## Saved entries
━━━━━━━━━━━━━━━━━━━━
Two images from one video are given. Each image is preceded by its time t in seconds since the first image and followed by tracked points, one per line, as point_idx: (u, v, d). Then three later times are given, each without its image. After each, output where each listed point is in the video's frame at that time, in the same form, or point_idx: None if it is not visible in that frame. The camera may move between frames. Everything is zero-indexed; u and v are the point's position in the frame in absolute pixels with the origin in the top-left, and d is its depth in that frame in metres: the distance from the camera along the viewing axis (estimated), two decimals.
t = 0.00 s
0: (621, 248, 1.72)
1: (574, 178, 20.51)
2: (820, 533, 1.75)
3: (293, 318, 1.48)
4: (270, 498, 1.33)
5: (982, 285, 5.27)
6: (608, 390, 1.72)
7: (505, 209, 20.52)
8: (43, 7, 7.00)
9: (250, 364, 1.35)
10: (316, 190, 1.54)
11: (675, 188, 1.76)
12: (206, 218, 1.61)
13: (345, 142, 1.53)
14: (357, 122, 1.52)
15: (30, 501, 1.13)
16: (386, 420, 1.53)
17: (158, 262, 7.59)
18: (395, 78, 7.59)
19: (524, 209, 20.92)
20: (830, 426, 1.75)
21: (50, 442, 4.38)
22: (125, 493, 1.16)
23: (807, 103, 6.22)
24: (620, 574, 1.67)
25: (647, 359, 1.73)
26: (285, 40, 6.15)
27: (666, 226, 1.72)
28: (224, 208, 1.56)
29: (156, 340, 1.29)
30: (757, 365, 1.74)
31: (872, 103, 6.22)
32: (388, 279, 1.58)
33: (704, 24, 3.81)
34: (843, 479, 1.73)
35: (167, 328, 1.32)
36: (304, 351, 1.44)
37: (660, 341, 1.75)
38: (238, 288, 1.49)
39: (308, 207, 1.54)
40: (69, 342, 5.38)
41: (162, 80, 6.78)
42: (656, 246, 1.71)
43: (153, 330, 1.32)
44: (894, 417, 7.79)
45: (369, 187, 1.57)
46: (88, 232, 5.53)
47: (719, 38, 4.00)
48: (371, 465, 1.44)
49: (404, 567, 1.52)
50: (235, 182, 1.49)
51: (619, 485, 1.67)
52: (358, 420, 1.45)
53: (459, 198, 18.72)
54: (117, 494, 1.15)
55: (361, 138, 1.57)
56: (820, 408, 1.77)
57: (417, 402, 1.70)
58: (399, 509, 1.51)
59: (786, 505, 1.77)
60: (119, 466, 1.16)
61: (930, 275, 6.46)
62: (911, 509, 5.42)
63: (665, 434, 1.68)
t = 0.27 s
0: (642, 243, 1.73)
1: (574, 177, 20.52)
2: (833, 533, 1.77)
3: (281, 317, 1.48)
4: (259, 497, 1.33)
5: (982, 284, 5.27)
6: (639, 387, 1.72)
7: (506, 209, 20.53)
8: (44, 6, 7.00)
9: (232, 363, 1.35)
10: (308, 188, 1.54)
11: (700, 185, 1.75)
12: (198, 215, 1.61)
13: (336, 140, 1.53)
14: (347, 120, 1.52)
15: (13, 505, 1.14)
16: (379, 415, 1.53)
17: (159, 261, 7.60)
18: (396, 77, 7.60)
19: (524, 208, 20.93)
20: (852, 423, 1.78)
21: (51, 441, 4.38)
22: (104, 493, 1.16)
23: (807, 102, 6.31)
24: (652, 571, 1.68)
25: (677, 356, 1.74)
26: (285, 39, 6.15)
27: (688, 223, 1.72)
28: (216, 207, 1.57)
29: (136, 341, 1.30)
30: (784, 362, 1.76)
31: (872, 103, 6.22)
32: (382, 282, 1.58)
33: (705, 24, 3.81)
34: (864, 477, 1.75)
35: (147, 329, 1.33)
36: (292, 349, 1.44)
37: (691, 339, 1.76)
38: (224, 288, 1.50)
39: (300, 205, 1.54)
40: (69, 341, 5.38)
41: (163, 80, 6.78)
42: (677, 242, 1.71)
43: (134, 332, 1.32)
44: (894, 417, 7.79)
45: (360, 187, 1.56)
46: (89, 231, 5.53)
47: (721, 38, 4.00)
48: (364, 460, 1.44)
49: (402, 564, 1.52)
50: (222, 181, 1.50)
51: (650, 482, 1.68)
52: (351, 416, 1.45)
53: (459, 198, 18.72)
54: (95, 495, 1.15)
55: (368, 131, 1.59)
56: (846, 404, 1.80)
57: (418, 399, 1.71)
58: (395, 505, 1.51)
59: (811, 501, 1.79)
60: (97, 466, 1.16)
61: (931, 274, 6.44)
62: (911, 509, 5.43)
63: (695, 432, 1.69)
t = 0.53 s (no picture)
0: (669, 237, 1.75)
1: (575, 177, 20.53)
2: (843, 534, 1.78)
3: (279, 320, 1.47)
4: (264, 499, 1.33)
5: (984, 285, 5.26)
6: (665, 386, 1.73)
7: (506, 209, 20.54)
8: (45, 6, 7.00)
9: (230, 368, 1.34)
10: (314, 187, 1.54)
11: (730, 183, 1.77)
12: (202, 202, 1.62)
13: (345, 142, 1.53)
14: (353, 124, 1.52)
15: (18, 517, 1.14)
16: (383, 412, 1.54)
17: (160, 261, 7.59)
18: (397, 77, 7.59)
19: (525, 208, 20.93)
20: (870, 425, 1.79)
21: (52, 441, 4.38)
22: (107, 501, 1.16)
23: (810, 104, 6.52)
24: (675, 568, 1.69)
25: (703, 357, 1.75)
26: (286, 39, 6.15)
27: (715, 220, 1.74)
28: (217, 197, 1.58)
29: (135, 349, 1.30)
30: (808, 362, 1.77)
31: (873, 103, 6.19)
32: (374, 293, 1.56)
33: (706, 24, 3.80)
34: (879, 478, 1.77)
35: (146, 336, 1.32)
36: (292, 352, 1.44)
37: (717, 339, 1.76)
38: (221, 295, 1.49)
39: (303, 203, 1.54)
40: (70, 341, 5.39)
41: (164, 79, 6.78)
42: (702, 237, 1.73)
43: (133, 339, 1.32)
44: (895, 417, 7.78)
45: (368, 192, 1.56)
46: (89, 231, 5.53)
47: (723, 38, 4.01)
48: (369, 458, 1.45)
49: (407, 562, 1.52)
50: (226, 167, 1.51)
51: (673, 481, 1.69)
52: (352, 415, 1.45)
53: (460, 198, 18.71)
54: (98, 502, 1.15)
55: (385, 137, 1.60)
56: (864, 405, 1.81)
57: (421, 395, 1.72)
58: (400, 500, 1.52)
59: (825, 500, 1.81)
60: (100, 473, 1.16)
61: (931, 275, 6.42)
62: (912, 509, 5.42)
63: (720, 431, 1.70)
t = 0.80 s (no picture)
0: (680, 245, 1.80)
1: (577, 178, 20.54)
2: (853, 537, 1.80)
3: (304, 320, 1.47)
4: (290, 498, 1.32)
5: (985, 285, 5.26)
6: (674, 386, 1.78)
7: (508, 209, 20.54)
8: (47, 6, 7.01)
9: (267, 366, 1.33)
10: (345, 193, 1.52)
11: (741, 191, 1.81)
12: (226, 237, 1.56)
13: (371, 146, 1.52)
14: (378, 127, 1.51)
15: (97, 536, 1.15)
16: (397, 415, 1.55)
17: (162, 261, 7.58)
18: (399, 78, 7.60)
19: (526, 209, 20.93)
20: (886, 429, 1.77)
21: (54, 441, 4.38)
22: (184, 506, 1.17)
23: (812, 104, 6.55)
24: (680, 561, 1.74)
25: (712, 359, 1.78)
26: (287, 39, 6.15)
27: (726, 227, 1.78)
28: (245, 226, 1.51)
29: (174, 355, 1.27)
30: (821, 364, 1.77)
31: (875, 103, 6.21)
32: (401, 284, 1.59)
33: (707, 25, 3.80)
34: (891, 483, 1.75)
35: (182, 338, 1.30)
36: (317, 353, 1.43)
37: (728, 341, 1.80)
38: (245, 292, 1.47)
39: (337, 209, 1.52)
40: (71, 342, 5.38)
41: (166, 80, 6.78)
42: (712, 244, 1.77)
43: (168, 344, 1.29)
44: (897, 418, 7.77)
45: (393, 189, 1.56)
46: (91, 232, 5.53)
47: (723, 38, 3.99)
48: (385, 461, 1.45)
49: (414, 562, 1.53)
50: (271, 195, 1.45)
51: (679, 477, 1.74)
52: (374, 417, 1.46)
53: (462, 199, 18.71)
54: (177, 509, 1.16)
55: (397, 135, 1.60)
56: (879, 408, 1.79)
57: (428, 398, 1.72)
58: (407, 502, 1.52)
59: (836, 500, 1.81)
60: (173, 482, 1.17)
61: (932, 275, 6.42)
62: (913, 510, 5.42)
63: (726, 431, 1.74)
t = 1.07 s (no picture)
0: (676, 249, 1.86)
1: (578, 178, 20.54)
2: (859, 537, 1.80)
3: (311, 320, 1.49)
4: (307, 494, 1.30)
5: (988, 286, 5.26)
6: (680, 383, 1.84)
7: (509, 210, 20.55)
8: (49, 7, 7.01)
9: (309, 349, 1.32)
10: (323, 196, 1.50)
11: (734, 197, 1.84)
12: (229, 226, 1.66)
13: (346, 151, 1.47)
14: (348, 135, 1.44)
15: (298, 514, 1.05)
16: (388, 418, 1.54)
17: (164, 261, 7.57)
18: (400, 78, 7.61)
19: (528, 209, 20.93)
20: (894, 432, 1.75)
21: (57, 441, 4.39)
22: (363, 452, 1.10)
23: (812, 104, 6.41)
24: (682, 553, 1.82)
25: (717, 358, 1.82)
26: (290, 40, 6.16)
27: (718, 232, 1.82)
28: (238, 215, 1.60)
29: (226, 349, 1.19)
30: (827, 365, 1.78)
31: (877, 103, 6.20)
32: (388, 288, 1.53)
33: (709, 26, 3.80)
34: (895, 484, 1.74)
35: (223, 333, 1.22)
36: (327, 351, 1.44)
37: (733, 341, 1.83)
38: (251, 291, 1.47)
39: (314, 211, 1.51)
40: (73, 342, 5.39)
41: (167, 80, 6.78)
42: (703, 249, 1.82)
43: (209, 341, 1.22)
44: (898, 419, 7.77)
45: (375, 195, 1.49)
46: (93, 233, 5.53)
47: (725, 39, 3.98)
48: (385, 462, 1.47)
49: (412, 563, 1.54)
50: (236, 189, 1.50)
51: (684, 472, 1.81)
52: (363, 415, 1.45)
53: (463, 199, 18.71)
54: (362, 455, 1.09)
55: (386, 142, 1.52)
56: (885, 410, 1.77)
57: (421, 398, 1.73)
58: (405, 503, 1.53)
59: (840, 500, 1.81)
━━━━━━━━━━━━━━━━━━━━
## About this exercise
Your task is to reproduce exactly the lines that begin with the one containing "22: (363, 452, 1.10)" and continue to the end of the data, both ends included.

## Output for this task
22: (363, 452, 1.10)
23: (812, 104, 6.41)
24: (682, 553, 1.82)
25: (717, 358, 1.82)
26: (290, 40, 6.16)
27: (718, 232, 1.82)
28: (238, 215, 1.60)
29: (226, 349, 1.19)
30: (827, 365, 1.78)
31: (877, 103, 6.20)
32: (388, 288, 1.53)
33: (709, 26, 3.80)
34: (895, 484, 1.74)
35: (223, 333, 1.22)
36: (327, 351, 1.44)
37: (733, 341, 1.83)
38: (251, 291, 1.47)
39: (314, 211, 1.51)
40: (73, 342, 5.39)
41: (167, 80, 6.78)
42: (703, 249, 1.82)
43: (209, 341, 1.22)
44: (898, 419, 7.77)
45: (375, 195, 1.49)
46: (93, 233, 5.53)
47: (725, 39, 3.98)
48: (385, 462, 1.47)
49: (412, 563, 1.54)
50: (236, 189, 1.50)
51: (684, 472, 1.81)
52: (363, 415, 1.45)
53: (463, 199, 18.71)
54: (362, 455, 1.09)
55: (386, 142, 1.52)
56: (885, 410, 1.77)
57: (421, 398, 1.73)
58: (405, 503, 1.53)
59: (840, 500, 1.81)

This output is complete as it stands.